-- start Text block --

Westmont Magazine Redeeming Islam
Charles Farhadian
Followers of Christ have an unprecedented opportunity today to witness to members of the world’s various cultures, religions and languages — including Muslims — who make North America their home. To understand the relationship between Islam and the West, it’s important to recognize the diversity within Islam, which includes well over a billion people worldwide who follow a religious tradition dating back 1,300 years. I chose the title “Redeeming Islam” to encourage readers to have a generous and historically and theologically grounded understanding of Islam. It’s too tempting to succumb to an unhelpful black-and-white categorization of the religion as either totally “violent” or “peaceful.” Correcting Western misunderstandings can help Christians be more sensitive witnesses to the gospel and more charitable neighbors.
A religion that few knew well a generation ago is now one of the hottest book topics. Two of the newest titles include “Islamic Imperialism” (2006) by Efraim Karsh, an Israeli and head of the Mediterranean studies program at King’s College, University of London, and “Muhammad: A Prophet for Our Time” (2006) by Karen Armstrong, a prolific writer on religion who describes herself as a “freelance monotheist” because she draws sustenance from all three Abrahamic faiths.
Karsh’s book argues forcefully that Islam is imperialistic in nature, forcing itself on Pakistan, Iran, Iraq, Syria and Egypt for secular colonialist rewards such as money and territory. He presents Islam as a religion driven by power, materialism and conquest and contends that imperialist ambitions are inherent in its tradition and history. He claims that Muhammad was able “to cloak his political ambitions with a religious aura.” In my view, his thesis is worthwhile and compelling for many reasons, yet it remains overly ambitious. The problem is that Karsh doesn’t take the religious side of Islam seriously. Rather, he paints a picture of militant Arab forces using religion as a guise for world dominance. This monocausal explanation for Islamic expansion focuses almost entirely on instrumental terms and overlooks the religion of Islam.
Armstrong attempts to introduce the life and teachings of the prophet to a Western audience that has little knowledge of Islam. In typical fashion, she aims to take the edge off ideas, histories and practices that moderns may find offensive. By glossing over some of Islam’s more troubling historical moments, she understates the more violent encounters in the early growth of the tradition (such as the beheading of 800 Jewish men in Medina and assassinations of fellow Muslims). Sword and faith were part of the formula for Islamic expansion, but Armstrong tends to spiritualize jihad throughout her book, interpreting it almost solely as an internal struggle for self-improvement. In trying to valorize Islam for a Western audience, Armstrong fails to take Islamic history seriously enough. Whereas Karsh shortchanges the religion of Islam, Armstrong skirts portions of early Islamic history that challenge her thesis.

-- end Text block --
-- start Recorded data --

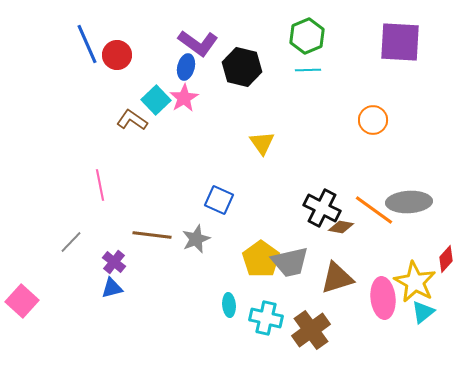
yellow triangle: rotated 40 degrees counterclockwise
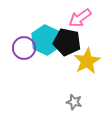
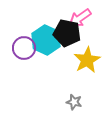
black pentagon: moved 9 px up
yellow star: moved 1 px up
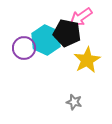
pink arrow: moved 1 px right, 1 px up
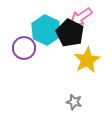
black pentagon: moved 3 px right; rotated 16 degrees clockwise
cyan hexagon: moved 10 px up
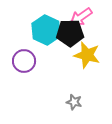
black pentagon: rotated 28 degrees counterclockwise
purple circle: moved 13 px down
yellow star: moved 5 px up; rotated 28 degrees counterclockwise
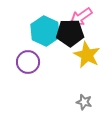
cyan hexagon: moved 1 px left, 1 px down
yellow star: rotated 12 degrees clockwise
purple circle: moved 4 px right, 1 px down
gray star: moved 10 px right
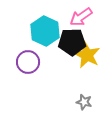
black pentagon: moved 2 px right, 9 px down
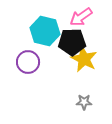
cyan hexagon: rotated 12 degrees counterclockwise
yellow star: moved 3 px left, 4 px down
gray star: rotated 14 degrees counterclockwise
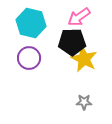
pink arrow: moved 2 px left
cyan hexagon: moved 14 px left, 8 px up
purple circle: moved 1 px right, 4 px up
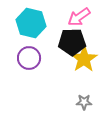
yellow star: rotated 12 degrees clockwise
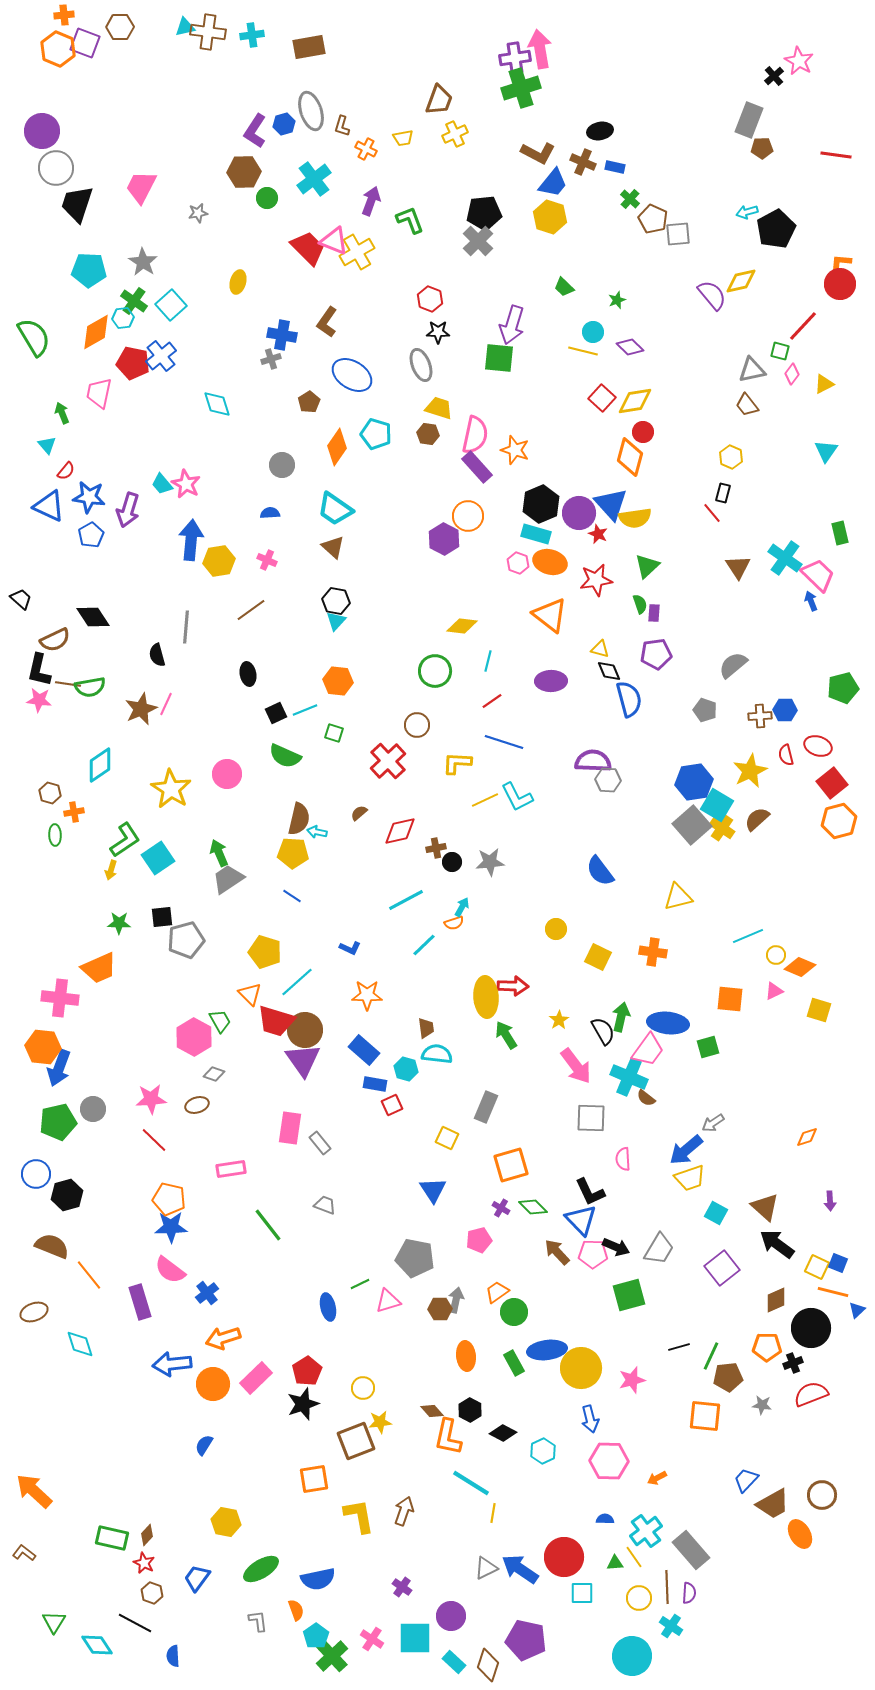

-- end Recorded data --

## Tasks to perform
a) Please rewrite the article on Islam from "Karsh’s book argues" to "religion of Islam.", replacing "overly ambitious" with "too broad".
b) According to the article on Islam, how does Karen Armstrong describe herself?

## Task-by-task solutions
a)
Karsh’s book argues forcefully that Islam is imperialistic in nature, forcing itself on Pakistan, Iran, Iraq, Syria and Egypt for secular colonialist rewards such as money and territory. He presents Islam as a religion driven by power, materialism and conquest and contends that imperialist ambitions are inherent in its tradition and history. He claims that Muhammad was able “to cloak his political ambitions with a religious aura.” In my view, his thesis is worthwhile and compelling for many reasons, yet it remains too broad. The problem is that Karsh doesn’t take the religious side of Islam seriously. Rather, he paints a picture of militant Arab forces using religion as a guise for world dominance. This monocausal explanation for Islamic expansion focuses almost entirely on instrumental terms and overlooks the religion of Islam.

b) As a "freelance monotheist," because she draws sustenance from all three Abrahamic faiths.